<<<<

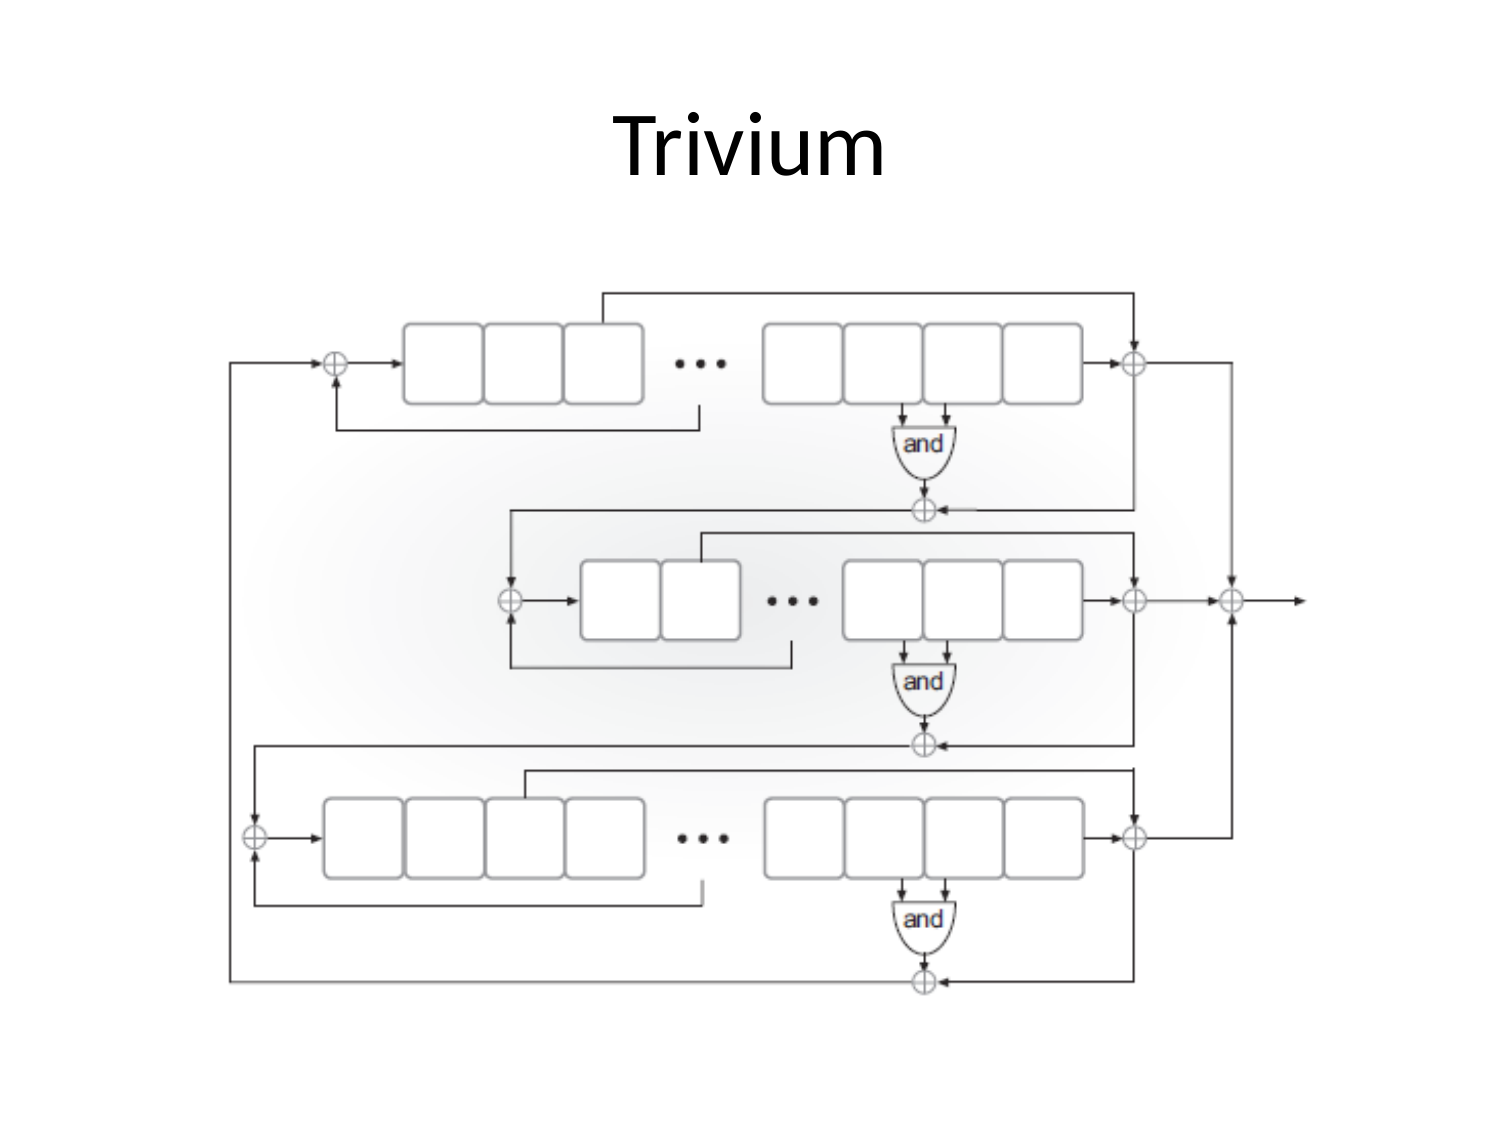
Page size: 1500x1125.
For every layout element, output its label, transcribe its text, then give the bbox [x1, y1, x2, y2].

picture [162, 262, 1336, 1012]
title Trivium [75, 45, 1425, 233]
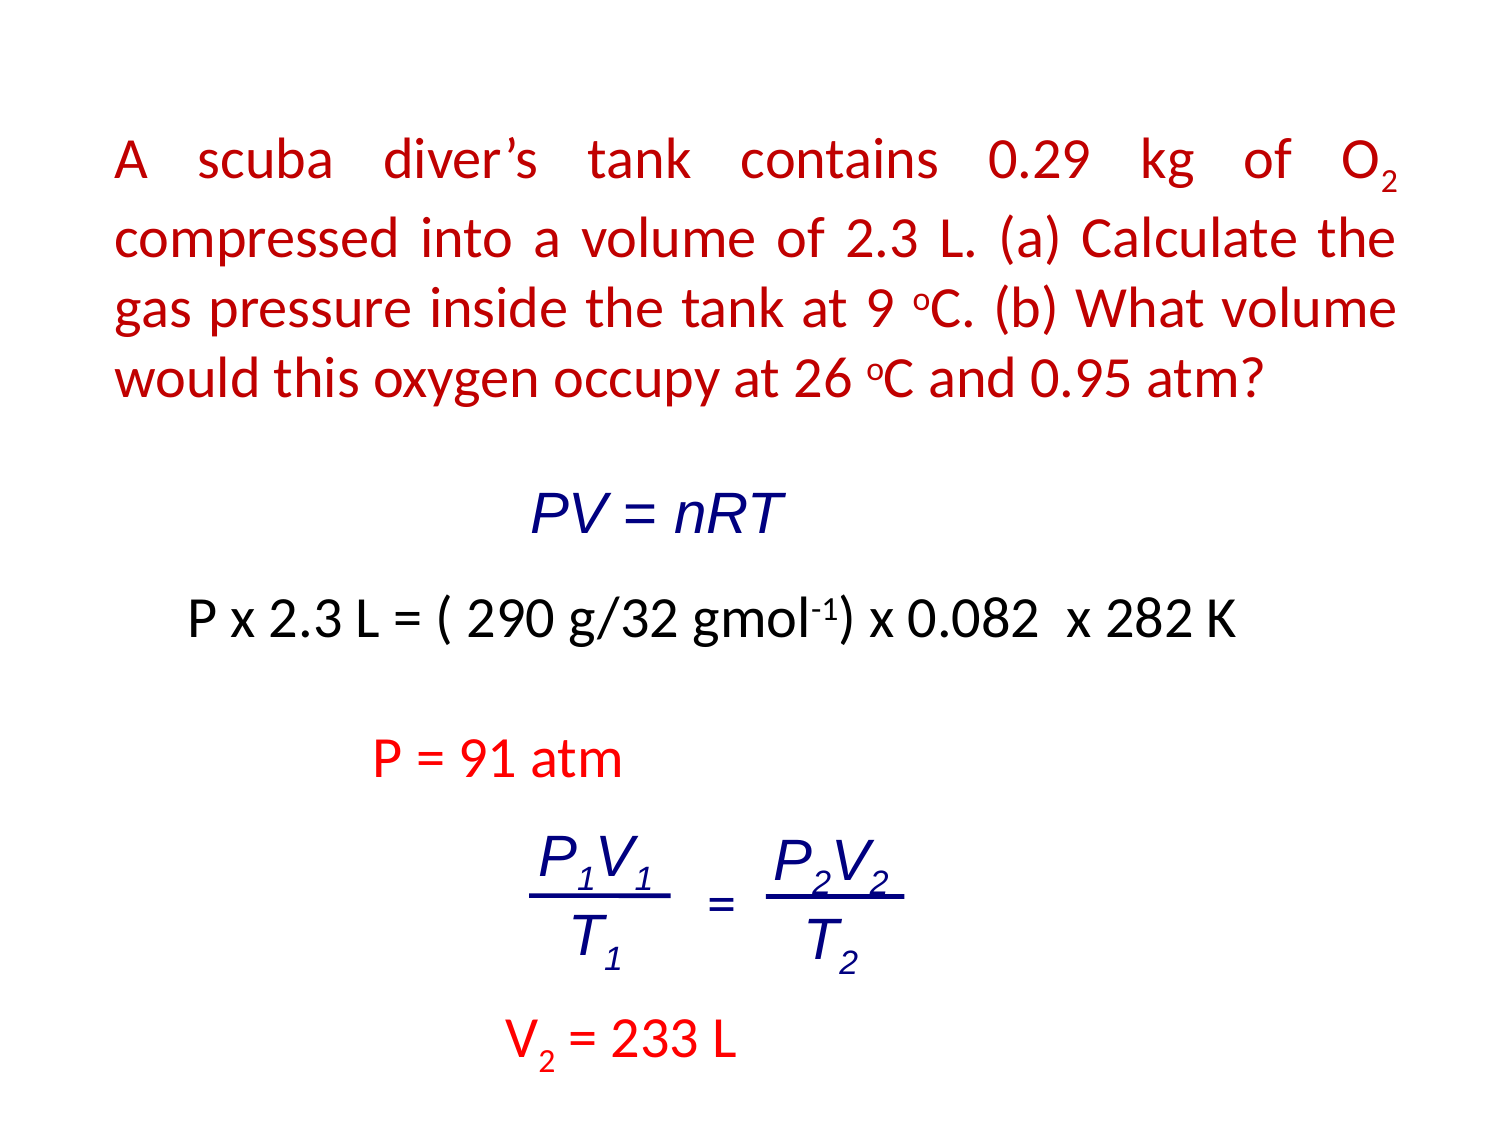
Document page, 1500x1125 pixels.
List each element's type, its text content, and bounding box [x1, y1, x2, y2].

text_box PV = nRT [515, 468, 799, 553]
text_box = [695, 857, 733, 943]
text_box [736, 814, 926, 938]
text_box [499, 810, 692, 938]
text_box A scuba diver’s tank contains 0.29 kg of O2 compressed into a volume of 2.3 L. (a) Calculate the gas pressure inside the tank at 9 oC. (b) What volume would this oxygen occupy at 26 oC and 0.95 atm? [99, 112, 1413, 627]
text_box P x 2.3 L = ( 290 g/32 gmol-1) x 0.082 x 282 K P = 91 atm V2 = 233 L [159, 571, 1306, 1087]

>>>>

Work instructions.
The records must appear again word for word, though none of their pictures should.

Output below.
Page size: 1500x1125.
For every layout element, output its label, transcribe its text, then give the bbox [x1, y1, x2, y2].

picture [162, 262, 1336, 1012]
title Trivium [75, 45, 1425, 233]
Document page, 1500x1125 pixels.
List each element's type, its text content, and bounding box [x1, y1, x2, y2].

text_box PV = nRT [515, 468, 799, 553]
text_box = [695, 857, 733, 943]
text_box [736, 814, 926, 938]
text_box [499, 810, 692, 938]
text_box A scuba diver’s tank contains 0.29 kg of O2 compressed into a volume of 2.3 L. (a) Calculate the gas pressure inside the tank at 9 oC. (b) What volume would this oxygen occupy at 26 oC and 0.95 atm? [99, 112, 1413, 627]
text_box P x 2.3 L = ( 290 g/32 gmol-1) x 0.082 x 282 K P = 91 atm V2 = 233 L [159, 571, 1306, 1087]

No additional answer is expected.